Kepala Dinas Tanaman Pangan, Hortikultura, dan Perkebunan Kabupaten Enrekang, Ikbar Ashadi, mengatakan tahun ini pemerintah daerah akan meningkatkan perlindungan bagi petani melalui program jaminan gagal panen, setelah sebelumnya fokus pada komoditas padi.
“ Tahun ini kita tingkatkan jaminan gagal panen ke komoditas jagung setelah komoditas padi,” ujar Ikbar.
Menurutnya, komunikasi dengan pihak Jasindo telah dilakukan sebagai persiapan pelaksanaan PKS untuk periode tanam jagung Oktober–Maret.
“Perjanjian dengan Jasindo dalam waktu dekat akan segera kita laksanakan,” katanya.
Ikbar menjelaskan, pada tahun ini Pemerintah Pusat memberikan dukungan jaminan gagal panen untuk komoditas padi sebesar 80 persen dari total 1.000 hektare lahan yang masuk dalam skema tersebut.
Dengan adanya dukungan dana dari APBN tersebut, Pemkab Enrekang hanya perlu menyiapkan anggaran sekitar Rp36 juta atau 20 persen untuk program jaminan gagal panen komoditas padi.
Anggaran yang sebelumnya diprogramkan untuk padi tersebut kemudian akan difokuskan untuk memperluas perlindungan kepada petani jagung. Pada tahap awal, kerja sama dengan Jasindo akan mencakup sekitar 200 hingga 500 hektare lahan jagung.
“Jadi, anggaran yang sudah diprogramkan untuk padi, karena telah mendapat bantuan dari APBN, kita fokuskan anggarannya ke jaminan untuk jagung,” jelas Ikbar.

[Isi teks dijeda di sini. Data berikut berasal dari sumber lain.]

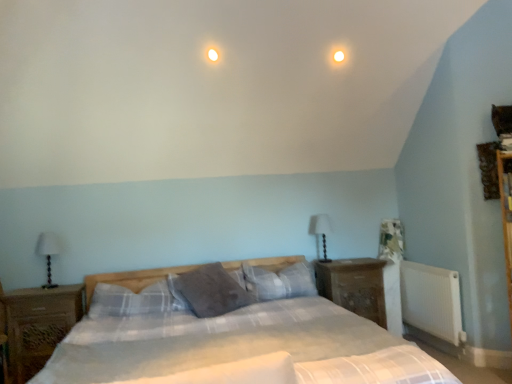
How much space does wooden nightstand at left, positioned as the 1th nightstand in left-to-right order, occupy vertically?

81.40 centimeters.

This screenshot has height=384, width=512. What do you see at coordinates (38, 325) in the screenshot?
I see `wooden nightstand at left, marked as the 2th nightstand in a back-to-front arrangement` at bounding box center [38, 325].

The height and width of the screenshot is (384, 512). Describe the element at coordinates (130, 300) in the screenshot. I see `plaid fabric pillow at center, the 1th pillow from the left` at that location.

What is the approximate width of white fabric-covered table lamp at center-right, positioned as the 2th table lamp in left-to-right order?

It is 6.72 inches.

The image size is (512, 384). What do you see at coordinates (321, 231) in the screenshot? I see `white fabric-covered table lamp at center-right, the second table lamp from the front` at bounding box center [321, 231].

This screenshot has height=384, width=512. What do you see at coordinates (339, 56) in the screenshot?
I see `white glossy light at upper center` at bounding box center [339, 56].

Describe the element at coordinates (279, 282) in the screenshot. This screenshot has width=512, height=384. I see `plaid fabric pillow at center, marked as the third pillow in a left-to-right arrangement` at that location.

This screenshot has height=384, width=512. I want to click on white plastic radiator at lower right, so click(432, 300).

The image size is (512, 384). What do you see at coordinates (432, 300) in the screenshot?
I see `white plastic radiator at lower right` at bounding box center [432, 300].

The image size is (512, 384). I want to click on wooden nightstand at left, marked as the 2th nightstand in a back-to-front arrangement, so click(38, 325).

Is white fabric lampshade at left, acting as the second table lamp starting from the right, behind wooden nightstand at left, positioned as the 1th nightstand in left-to-right order?

Yes, white fabric lampshade at left, acting as the second table lamp starting from the right, is further from the viewer.

Is wooden nightstand at left, marked as the first nightstand in a front-to-back arrangement, inside white fabric lampshade at left, which ranks as the first table lamp in front-to-back order?

No, white fabric lampshade at left, which ranks as the first table lamp in front-to-back order, does not contain wooden nightstand at left, marked as the first nightstand in a front-to-back arrangement.

Is point (47, 235) in front of point (37, 330)?

No.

Program tersebut dinilai penting mengingat luas lahan jagung di Kabupaten Enrekang mencapai sekitar 12.500 hektare, yang tersebar di Kecamatan Enrekang, Maiwa, Baraka, Curio, Cendana, Buntu Batu, dan Malua.
Dengan adanya jaminan tersebut, pemerintah berharap petani jagung memiliki perlindungan apabila mengalami gagal panen akibat risiko yang ditanggung dalam skema asuransi.